To The Devil-An Egg

Oooh - I made these a couple of weeks ago. They’re a nice twist on the deviled egg theme, adding crab, Old Bay seasoning, and some cayenne. The final broiling is really nice.

Warm Crab-Stuffed Eggs

6 hard-cooked eggs
1 (6.5-oz.) can lump or claw crabmeat (1 cup)
1/2 cup mayonnaise
1/4 cup thinly sliced green onions
1 1/2 teaspoons lemon juice
1/4 teaspoon seafood seasoning, such as Old Bay
1/4 teaspoon dry mustard
1/8 teaspoon cayenne pepper
3 tablespoons finely shredded Parmigiano-Reggiano cheese

  1. Halve eggs lengthwise; place yolks in medium bowl. With pastry blender or fork, mash yolks until consistency of coarse crumbs. Gently stir in all remaining ingredients except egg whites and cheese. (Eggs can be prepared to this point 1 day ahead. Cover and refrigerate yolk mixture and egg whites separately.)

  2. Place egg whites on small foil-lined rimmed baking sheet (slice small sliver off bottom, if necessary, to help whites stand upright). With pastry bag fitted with plain tip, or tip of spoon, fill with yolk mixture. Sprinkle with cheese.

  3. Heat broiler. Broil 3 to 6 minutes or until golden brown. Serve warm.

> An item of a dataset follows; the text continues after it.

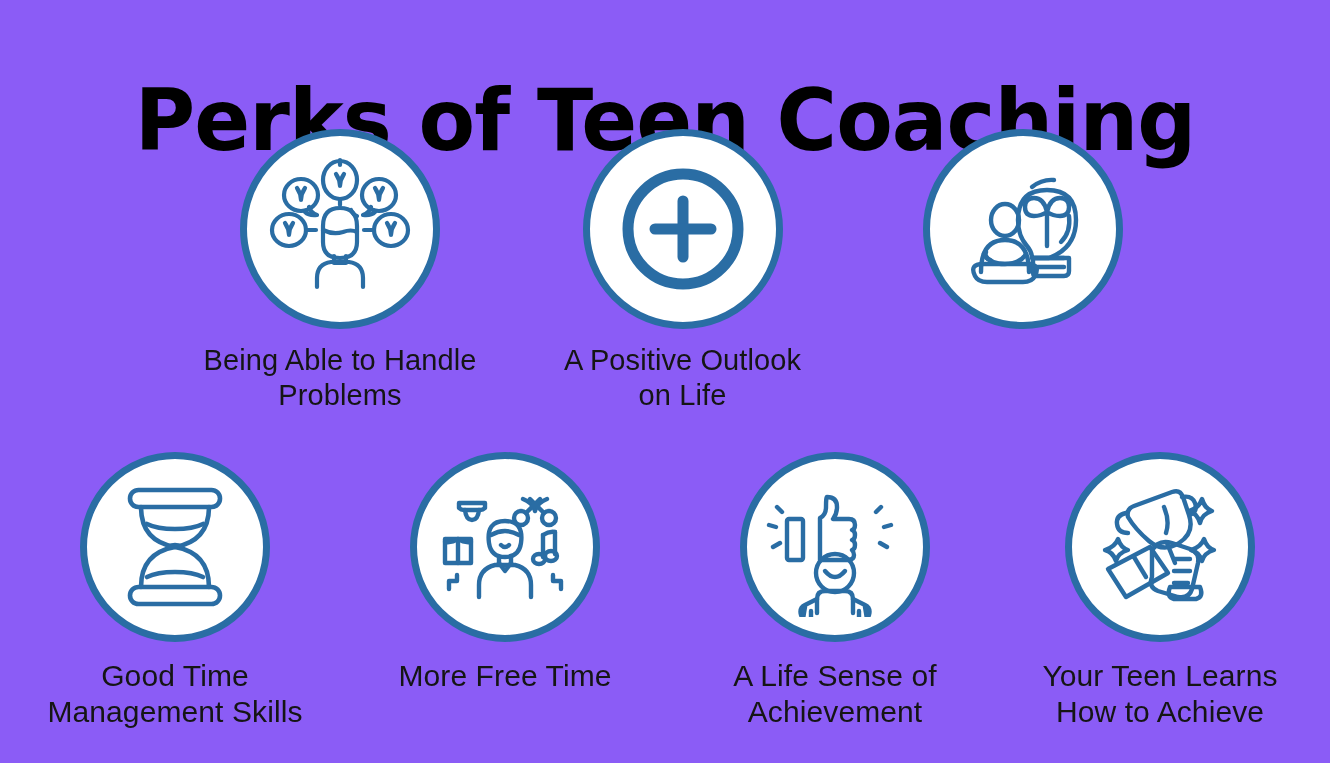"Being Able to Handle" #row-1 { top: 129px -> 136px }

Yeah, awesome. They kept OK too - I made them in the morning; we finished them up mid-afternoon. No worries.

I’m glad somebody got it.

My mom’s recipe was very good and very simple. Halve the hardboiled egg, mix the yolks with Kraft Sandwich Spread (which is essentially thick Thousand Island dressing), reassemble egg.

Because I can’t do anything simply, sometime I’ll add some mustard, pepper, garlic salt, etc. But hers the plain way were just fine growing up.

My Mom’s deviled eggs are delicious, and I make them pretty much as she does. Smashed egg yolks, Miracle Whip to moisten, a bit of yellow mustard, some horseradish, sweet pickle relish, and black pepper. Don’t want it too loose or at all runny. If I’m making them for a party, I might add a bit of hot pepper sauce, probably Tapatio, because I usually have that on hand. Sprinkle a bit of paprika on top for garnish and a little hotness.

Oh, and we always use a pastry bag with a star tip to pipe the goop into the egg whites. Looks much prettier and a helluva lot easier than using a spoon or somesuch. Using a plastic bag with the corner snipped off works almost as well in a pinch.

For the record, there’s a staff report on this burning question.